**Task**
The lines below that include "Option" are to be found and copied.

**Material to process**
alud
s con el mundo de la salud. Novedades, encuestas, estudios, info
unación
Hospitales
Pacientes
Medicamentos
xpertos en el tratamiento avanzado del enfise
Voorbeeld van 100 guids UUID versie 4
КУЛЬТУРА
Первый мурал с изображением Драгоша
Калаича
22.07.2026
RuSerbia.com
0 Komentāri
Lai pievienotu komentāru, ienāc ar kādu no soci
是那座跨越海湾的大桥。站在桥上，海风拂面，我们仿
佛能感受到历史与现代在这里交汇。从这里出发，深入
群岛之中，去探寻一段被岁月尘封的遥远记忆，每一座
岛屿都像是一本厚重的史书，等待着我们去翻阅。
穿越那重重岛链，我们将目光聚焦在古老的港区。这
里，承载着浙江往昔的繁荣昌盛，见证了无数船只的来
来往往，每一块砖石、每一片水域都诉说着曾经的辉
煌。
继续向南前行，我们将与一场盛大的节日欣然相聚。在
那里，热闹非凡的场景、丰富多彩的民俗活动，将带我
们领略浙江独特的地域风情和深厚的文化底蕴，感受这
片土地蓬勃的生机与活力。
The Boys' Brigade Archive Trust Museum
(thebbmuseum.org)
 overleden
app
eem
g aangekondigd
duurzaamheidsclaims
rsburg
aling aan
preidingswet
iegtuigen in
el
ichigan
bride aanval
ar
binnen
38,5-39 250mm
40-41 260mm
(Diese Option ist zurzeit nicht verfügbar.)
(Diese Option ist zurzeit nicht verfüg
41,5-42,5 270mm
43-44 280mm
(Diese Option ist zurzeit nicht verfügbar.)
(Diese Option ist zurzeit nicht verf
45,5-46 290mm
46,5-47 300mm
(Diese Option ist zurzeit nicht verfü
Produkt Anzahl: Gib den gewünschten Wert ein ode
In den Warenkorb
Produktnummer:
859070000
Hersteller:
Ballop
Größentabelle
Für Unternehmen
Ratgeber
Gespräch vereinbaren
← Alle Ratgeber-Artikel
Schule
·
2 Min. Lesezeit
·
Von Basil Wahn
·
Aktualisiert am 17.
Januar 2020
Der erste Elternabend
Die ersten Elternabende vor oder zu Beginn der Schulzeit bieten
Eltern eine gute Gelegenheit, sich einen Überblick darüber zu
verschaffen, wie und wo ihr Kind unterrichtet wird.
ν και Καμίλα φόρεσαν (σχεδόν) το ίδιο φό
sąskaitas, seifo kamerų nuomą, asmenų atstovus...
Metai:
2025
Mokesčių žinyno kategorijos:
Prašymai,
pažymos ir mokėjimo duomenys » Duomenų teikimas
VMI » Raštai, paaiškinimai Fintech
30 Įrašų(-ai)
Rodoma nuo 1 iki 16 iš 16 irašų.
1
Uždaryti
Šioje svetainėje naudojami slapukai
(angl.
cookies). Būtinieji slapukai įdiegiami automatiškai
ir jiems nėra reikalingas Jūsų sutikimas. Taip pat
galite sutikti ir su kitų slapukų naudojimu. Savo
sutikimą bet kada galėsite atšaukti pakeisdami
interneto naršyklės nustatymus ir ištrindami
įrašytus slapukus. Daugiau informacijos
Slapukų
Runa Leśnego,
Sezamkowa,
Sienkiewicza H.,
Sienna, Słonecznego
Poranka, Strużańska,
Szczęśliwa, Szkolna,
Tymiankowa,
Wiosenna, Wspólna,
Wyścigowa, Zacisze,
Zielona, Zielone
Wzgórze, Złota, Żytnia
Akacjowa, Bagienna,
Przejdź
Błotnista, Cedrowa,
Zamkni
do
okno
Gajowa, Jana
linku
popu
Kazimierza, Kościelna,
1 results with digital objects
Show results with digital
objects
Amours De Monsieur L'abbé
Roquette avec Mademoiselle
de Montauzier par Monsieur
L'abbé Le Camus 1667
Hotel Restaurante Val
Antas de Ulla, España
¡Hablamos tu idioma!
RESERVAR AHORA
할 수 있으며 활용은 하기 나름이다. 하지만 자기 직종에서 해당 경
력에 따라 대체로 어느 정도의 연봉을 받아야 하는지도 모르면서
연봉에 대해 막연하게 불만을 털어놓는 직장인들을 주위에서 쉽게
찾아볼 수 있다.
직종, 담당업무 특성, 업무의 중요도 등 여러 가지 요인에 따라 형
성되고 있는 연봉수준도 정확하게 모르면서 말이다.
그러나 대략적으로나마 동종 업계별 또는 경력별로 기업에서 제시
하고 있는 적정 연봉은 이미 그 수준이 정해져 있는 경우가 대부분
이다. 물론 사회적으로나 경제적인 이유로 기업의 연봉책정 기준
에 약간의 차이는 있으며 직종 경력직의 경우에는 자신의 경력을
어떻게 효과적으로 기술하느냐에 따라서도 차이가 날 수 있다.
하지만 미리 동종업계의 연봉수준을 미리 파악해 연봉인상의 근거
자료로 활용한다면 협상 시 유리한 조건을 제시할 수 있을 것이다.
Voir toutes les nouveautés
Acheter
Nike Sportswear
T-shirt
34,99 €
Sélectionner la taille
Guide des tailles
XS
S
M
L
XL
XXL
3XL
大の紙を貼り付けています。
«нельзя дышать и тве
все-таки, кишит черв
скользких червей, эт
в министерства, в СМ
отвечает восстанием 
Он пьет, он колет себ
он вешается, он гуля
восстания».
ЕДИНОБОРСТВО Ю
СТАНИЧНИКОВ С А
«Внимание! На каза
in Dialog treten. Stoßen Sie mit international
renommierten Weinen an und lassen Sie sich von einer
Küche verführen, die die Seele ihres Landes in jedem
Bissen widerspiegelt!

**Solution to the exercise**
(Diese Option ist zurzeit nicht verfügbar.)
(Diese Option ist zurzeit nicht verfüg
(Diese Option ist zurzeit nicht verfügbar.)
(Diese Option ist zurzeit nicht verf
(Diese Option ist zurzeit nicht verfü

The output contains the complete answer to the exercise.